Morgan House:One of the most interesting old homes in Lexington is the Hunt-Morgan House located on the corner of North Mill Street and Old South. The house is preserved by The Foundation for the Preservation of Historic Lexington and Fayette County as a memorial to General John Hunt Morgan, "Thunderbolt of the Confederacy". Known for his innovative military strategy, Morgan led his men, Morgan's Raiders, farther into the north than any other Confederate unit. Built around 1814 by John Wesley Hunt, this two story brick house was almost torn down during World War II in order to make a parking structure for what used to be a library across the street. This is when the Foundation for the Preservation of Historic Lexington and Fayette County purchased this historical home.
Lexington Cemetery: Incorporated in 1849, Lexington Cemetery was laid out as a natural landscape park. Both Confederate and Union soldiers are buried in this cemetery as well as General John Hunt Morgan. Other noted men, including Henry Clay, James Lane Allen, and John C. Breckinridge, and the Mary Todd Lincoln family are also interred here.
Transylvania University, one of the oldest colleges in Kentucky, is the alma mater of Jefferson Davis. It was occupied by Federal troops for use as a hospital during the war . The university has been linked with many other famous names in American history since its inception. George Washington, Thomas Jefferson, John Adams, and Aaron Burr were early supporters of the fledgling institution, and Henry Clay was both a law professor and a member of Transylvania's board of trustees. The University also takes pride in a distinguished roster of alumni who have helped shape American history, including Stephen Austin, Cassius M. clay, two United States Vice-Presidents, 50 United States senators, and 36 governors.
Mary Todd Lincoln House, built in 1806, is also located in Lexington. Mary Todd lived here while attending John Ward's school nearby, but then later she lived (during weekdays) at Charlotte Mentelle's boarding school across from Henry Clay's estate, Ashland.

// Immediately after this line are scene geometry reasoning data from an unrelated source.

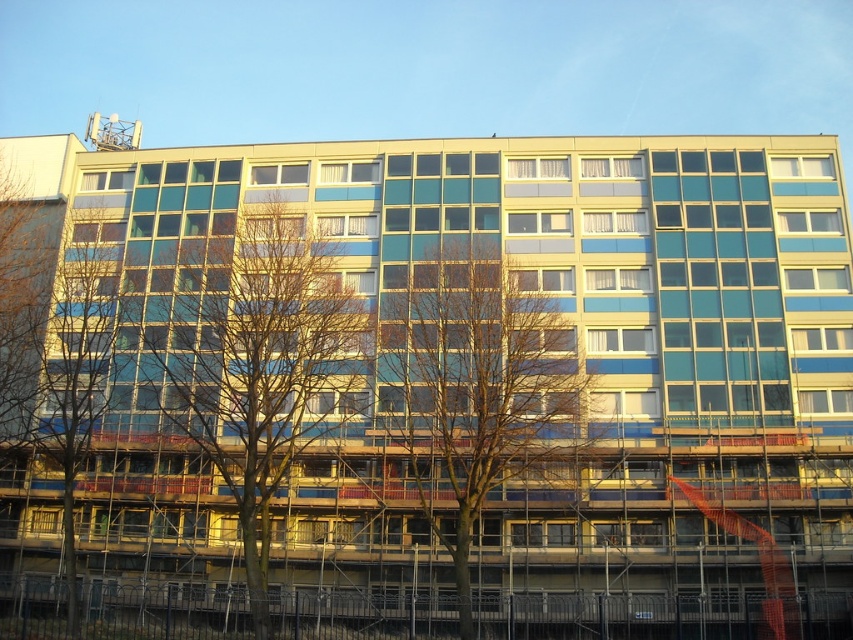
Question: Is bare wood tree at center above bare wood tree at left?

Choices:
 (A) yes
 (B) no

Answer: (B)

Question: Which is nearer to the bare wood tree at center?

Choices:
 (A) bare wood tree at left
 (B) green leafy tree at center

Answer: (B)

Question: Which point appears farthest from the camera in this image?

Choices:
 (A) (245, 470)
 (B) (544, 289)

Answer: (B)

Question: Which of the following is the closest to the observer?

Choices:
 (A) [x=305, y=419]
 (B) [x=483, y=246]
 (C) [x=84, y=308]

Answer: (A)

Question: Considering the relative positions of green leafy tree at center and bare wood tree at center in the image provided, where is green leafy tree at center located with respect to bare wood tree at center?

Choices:
 (A) below
 (B) above

Answer: (B)

Question: Can you confirm if bare wood tree at center is bigger than bare wood tree at left?

Choices:
 (A) no
 (B) yes

Answer: (A)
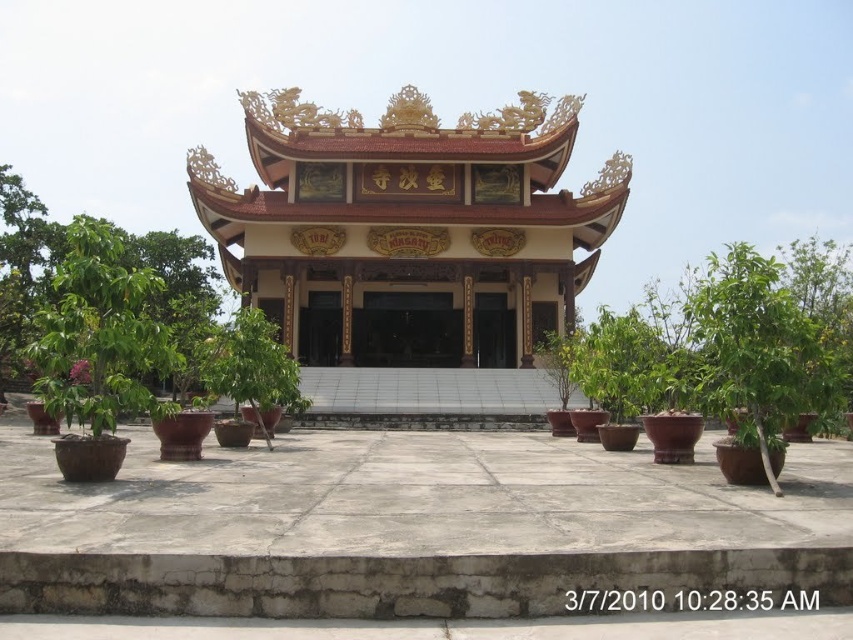
Question: Which point is closer to the camera taking this photo?

Choices:
 (A) (425, 189)
 (B) (125, 294)
 (C) (747, 352)

Answer: (C)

Civil War Historical Monuments in Lexington:
Morgan House (State Marker 3, 2nd & Mill Sts., Lexington, Fayette Co
Jefferson Davis (State Marker 4, Limestone & High Sts., Lexington, Fayette Co.)
John Hunt Morgan (1825-1864) (State Marker 1809, Fayette Co. Courthouse, Lexington, Fayette Co.)
Lexington Cemetery (State Marker 1550, West Main St., Lexington, US 421, Fayette Co.)
Todd House (State Marker 11, 573 W. Main St., Lexington, Fayette Co.)
Mary Todd Lincoln (State Marker 12, 501 Short St., Lexington, Fayette Co.)
Colonel George Nicholas (State Marker 125, Episcopal Cemetery, E. 3rd, Lexington, Fayette Co.)
Fort Clay (State Marker 9, West end of viaduct, Lexington, US 60, Fayette Co.)
Thomas Hunt Morgan (State Marker 1714, 210 N. Broadway, Lexington, Fayette Co.)